■ **TASKS TO COMPLETE**:
a) According to the court case text, on what date did McMaken file an answer in each case?
b) List every full date (month, day and year) given in the court case text.

■ **EXTRACTED TEXT**:
Toledo Rys. & Light Co. v. McMaken

17 F. Supp. 338, 18 A.F.T.R. (P-H) 954, 1936 U.S. Dist. LEXIS 1784
CourtDistrict Court, N.D. Ohio
DecidedOctober 31, 1936
DocketNos. 2360, 2361
StatusPublished
Cited by5 cases

This text of 17 F. Supp. 338 (Toledo Rys. & Light Co. v. McMaken) is published on Counsel Stack Legal Research, covering District Court, N.D. Ohio primary law. Counsel Stack provides free access to over 12 million legal documents including statutes, case law, regulations, and constitutions.

Bluebook
Toledo Rys. & Light Co. v. McMaken, 17 F. Supp. 338, 18 A.F.T.R. (P-H) 954, 1936 U.S. Dist. LEXIS 1784 (N.D. Ohio 1936).

Opinion

KILLITS, District Judge.

Petitions in these cases were filed on the same day, October 16, 1912, to recover of the defendant the sums of $3,066.82 and $2,248.52, respectively, excise taxes upon net income of the plaintiff, alleged to have been unlawfully demanded, and paid under protest by the plaintiff, and attempted to be assessed and collected under the Act of August 5, 1909 (36 Stat. 11). The actions were begun within the pertinent limitations of the applicable statute, section 3226, R.S., 26 U.S.C.A. § 156 (see 26 U.S. C.A. §§ 1672-1673 note), but the day does not appear exactly when, in either case, the limitation of the statute actually commenced to operate. They followed the rejection, in each case respectively, by the Commissioner of Internal Revenue of the plaintiff’s demand for refund. It can be said with certainty that the statute of limitations in each case was effective to bar action much prior' to the 1st of July, 1916. Appearing through the district attorney, under the provisions of R.S. § 771 (28 U.S.C.A. § 485), the defendant McMaken answered, raising an issue on the merits in each case, on April 22, 1913.

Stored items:
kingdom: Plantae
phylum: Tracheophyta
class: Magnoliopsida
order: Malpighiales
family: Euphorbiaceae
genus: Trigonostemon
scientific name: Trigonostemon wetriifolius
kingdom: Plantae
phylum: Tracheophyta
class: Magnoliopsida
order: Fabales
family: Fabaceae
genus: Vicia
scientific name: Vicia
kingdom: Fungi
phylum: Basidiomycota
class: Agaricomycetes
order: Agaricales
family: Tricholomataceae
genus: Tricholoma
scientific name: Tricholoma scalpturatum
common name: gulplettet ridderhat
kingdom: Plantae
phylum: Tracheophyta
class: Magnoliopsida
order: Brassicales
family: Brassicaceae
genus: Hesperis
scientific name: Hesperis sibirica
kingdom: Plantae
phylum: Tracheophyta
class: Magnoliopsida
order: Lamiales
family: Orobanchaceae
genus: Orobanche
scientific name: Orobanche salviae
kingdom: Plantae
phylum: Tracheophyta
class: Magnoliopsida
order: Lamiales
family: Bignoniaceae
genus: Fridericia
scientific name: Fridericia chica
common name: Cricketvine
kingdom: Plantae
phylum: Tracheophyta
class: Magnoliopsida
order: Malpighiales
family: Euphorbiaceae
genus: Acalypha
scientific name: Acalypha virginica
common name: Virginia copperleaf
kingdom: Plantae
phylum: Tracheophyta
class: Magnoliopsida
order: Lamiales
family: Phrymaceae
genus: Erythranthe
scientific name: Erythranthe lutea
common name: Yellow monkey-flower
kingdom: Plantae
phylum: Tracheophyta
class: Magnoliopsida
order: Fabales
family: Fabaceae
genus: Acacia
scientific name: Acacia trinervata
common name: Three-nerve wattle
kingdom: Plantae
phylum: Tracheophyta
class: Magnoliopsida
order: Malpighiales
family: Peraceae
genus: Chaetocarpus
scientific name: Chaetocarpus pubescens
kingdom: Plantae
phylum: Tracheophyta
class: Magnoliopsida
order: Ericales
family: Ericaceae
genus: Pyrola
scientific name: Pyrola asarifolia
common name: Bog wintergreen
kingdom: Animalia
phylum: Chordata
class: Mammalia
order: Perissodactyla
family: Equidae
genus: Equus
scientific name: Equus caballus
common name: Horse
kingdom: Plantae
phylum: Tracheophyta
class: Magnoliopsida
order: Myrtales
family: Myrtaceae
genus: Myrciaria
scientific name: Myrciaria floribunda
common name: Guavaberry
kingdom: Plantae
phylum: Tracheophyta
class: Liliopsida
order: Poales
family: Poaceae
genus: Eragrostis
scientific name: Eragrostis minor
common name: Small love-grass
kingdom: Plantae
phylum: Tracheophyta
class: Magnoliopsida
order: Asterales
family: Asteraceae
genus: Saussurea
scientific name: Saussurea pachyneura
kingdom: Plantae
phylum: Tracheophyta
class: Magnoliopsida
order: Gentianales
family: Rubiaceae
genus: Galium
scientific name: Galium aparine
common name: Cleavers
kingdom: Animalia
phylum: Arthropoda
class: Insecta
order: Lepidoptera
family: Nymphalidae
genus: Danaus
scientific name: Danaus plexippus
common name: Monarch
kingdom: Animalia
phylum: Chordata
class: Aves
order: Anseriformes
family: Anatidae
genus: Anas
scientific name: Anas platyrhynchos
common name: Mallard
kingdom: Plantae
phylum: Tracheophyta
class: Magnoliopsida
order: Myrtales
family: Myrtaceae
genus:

■ **TASK-BY-TASK OUTPUTS**:
a) April 22, 1913

b)
October 31, 1936
October 16, 1912
August 5, 1909
1st of July, 1916
April 22, 1913